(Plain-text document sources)

■ ■ ■

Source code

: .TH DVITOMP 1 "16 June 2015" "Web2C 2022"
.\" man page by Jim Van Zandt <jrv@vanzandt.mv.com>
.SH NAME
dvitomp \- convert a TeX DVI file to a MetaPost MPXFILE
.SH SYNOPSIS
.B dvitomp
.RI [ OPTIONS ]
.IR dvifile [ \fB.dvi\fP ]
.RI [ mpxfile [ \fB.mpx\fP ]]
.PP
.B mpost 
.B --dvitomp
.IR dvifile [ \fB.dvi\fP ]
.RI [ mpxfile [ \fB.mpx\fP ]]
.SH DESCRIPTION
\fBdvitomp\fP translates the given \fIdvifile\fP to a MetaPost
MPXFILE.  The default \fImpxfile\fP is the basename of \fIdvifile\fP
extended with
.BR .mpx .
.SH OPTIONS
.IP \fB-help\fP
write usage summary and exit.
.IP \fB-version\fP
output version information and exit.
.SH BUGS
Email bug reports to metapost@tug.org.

■ ■ ■

Only lines containing the word "fIdvifile" should appear in the answer, and every such line from the records above must be there.

\fBdvitomp\fP translates the given \fIdvifile\fP to a MetaPost
MPXFILE.  The default \fImpxfile\fP is the basename of \fIdvifile\fP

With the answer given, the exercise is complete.